ADDENDUM: Does this mean, BruceR, that, having adopted this new approach to fighting terror, retroactively and with broad popular support, the United States government has nothing left to apologize for re the Arar case anymore? No! Because the worst transgression in the Arar case wasn't the Americans' disregarding of their own laws regarding due process or conventions against torture, it was their complete refusal to inform Canadian authorities of Arar's disposition, as guaranteed under their Vienna Convention obligations. Recall it was the oh-so-respectable Syrians who finally officially told Canada where their citizen was. Combine that prospect with the new U.S. law denying anyone but the citizen's government standing to intervene in their imprisonment on a terror rap, and you have a highly likely prospect that a non-U.S. citizen could easily be internally rendered to their detention system and held for some considerable time without anyone knowing about it or being able to intervene. If the revoking of the 1963 Vienna Convention is also part of U.S. policy now, then they should say so... if not, then they still owe Canada and Mr. Arar a profound apology.

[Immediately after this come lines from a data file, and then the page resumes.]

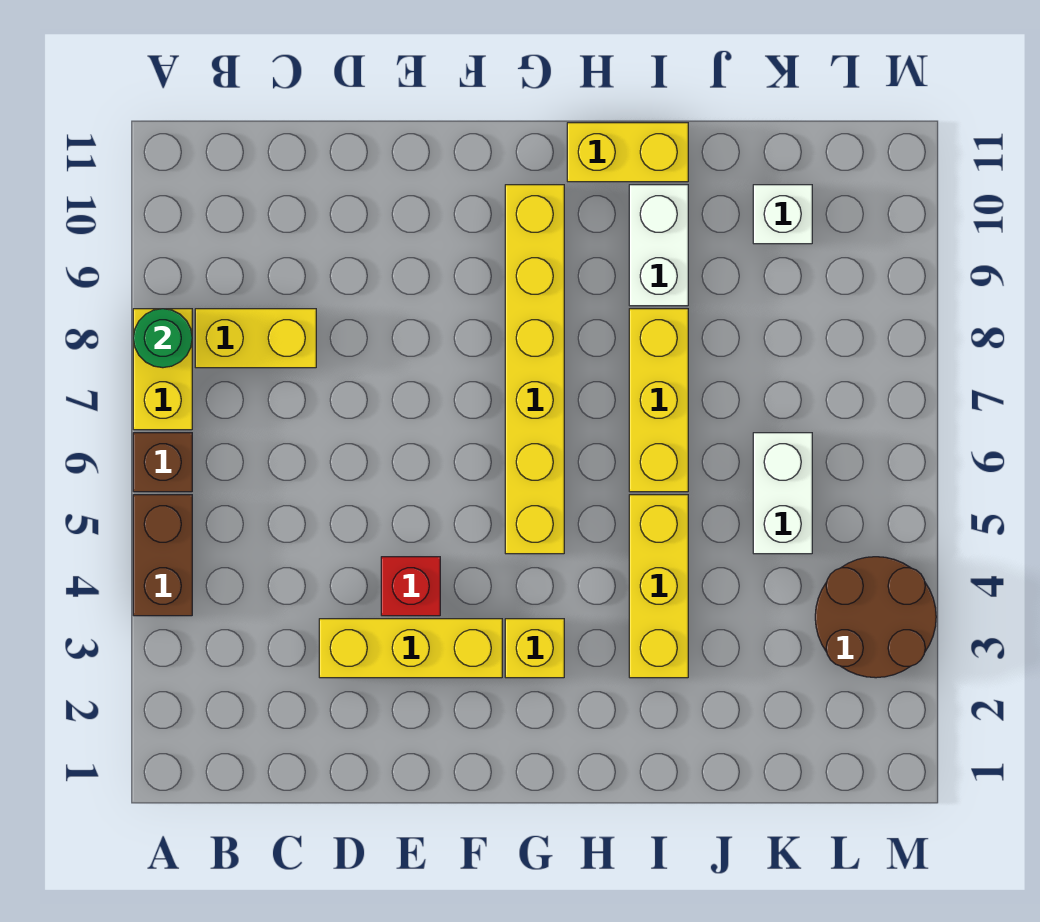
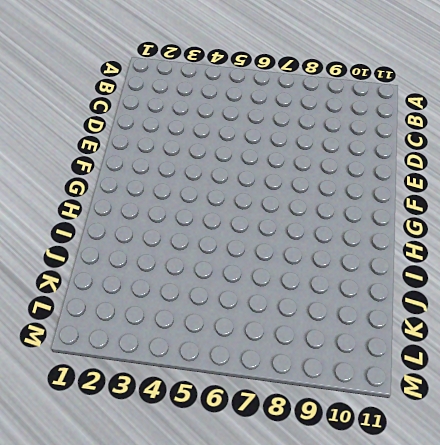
none -> brown brick A4:A5 level 1
none -> brown brick A6 level 1
none -> yellow brick A7:A8 level 1

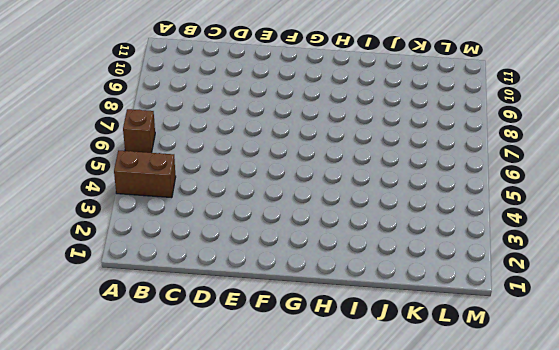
brown brick A4:B4 level 1 -> brown brick A4:A5 level 1
none -> yellow brick A7:A8 level 1
none -> yellow brick B8:C8 level 1
none -> yellow brick D3:F3 level 1

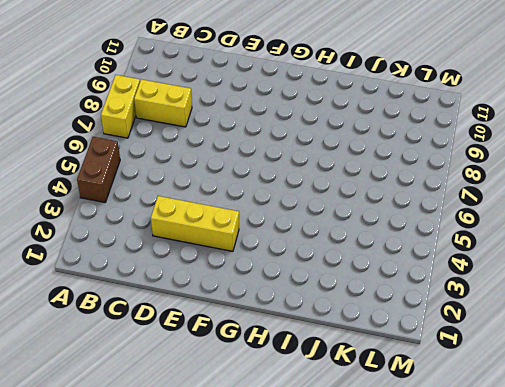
none -> brown brick A6 level 1
none -> red brick E4 level 1
none -> yellow brick G3 level 1

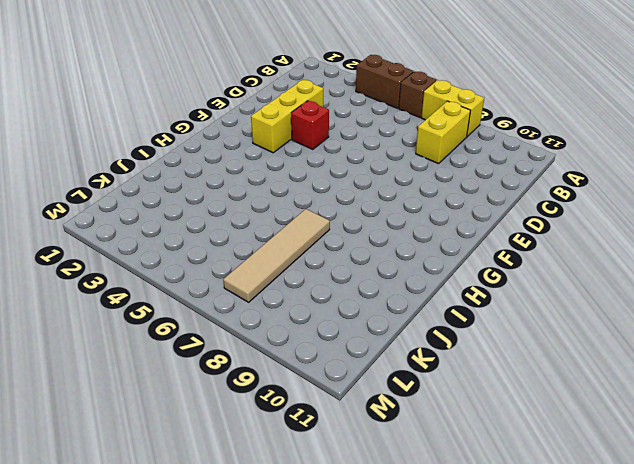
tan tile I7:L7 level 1 -> yellow brick I6:I8 level 1
none -> yellow brick G3 level 1
none -> yellow brick G5:G10 level 1
none -> yellow brick H11:I11 level 1

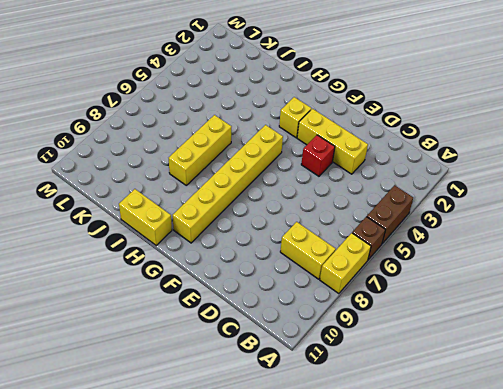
none -> yellow brick I3:I5 level 1
none -> white brick I9:I10 level 1
none -> white brick K5:K6 level 1

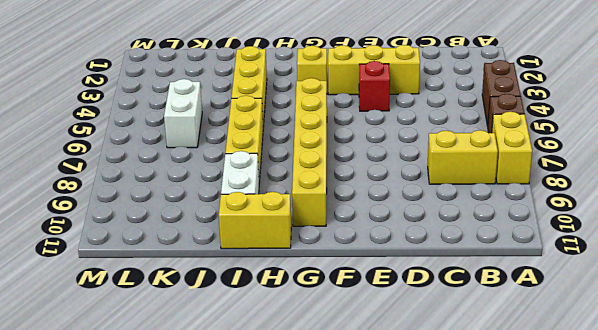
none -> white brick K10 level 1
none -> brown round brick L3:M4 level 1
none -> green round brick A8 level 2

*By my reading, the bill expressly does not suspend habeas for U.S. citizens, so I do think some web commenters I generally favour have overreached here. The language on this point does pretty clearly limit the suspension of habeas to "aliens," or non-citizens. The exact quote: "No court, justice, or judge shall have jurisdiction to hear or consider an application for a writ of habeas corpus filed by or on behalf of an alien detained by the United States who has been determined by the United States to have been properly detained as an enemy combatant or is awaiting such determination." Can't get much clearer than that... which is also why today's protest by Volokh et al and Instapundit that they are not "experts on habeas law" fall so hollow.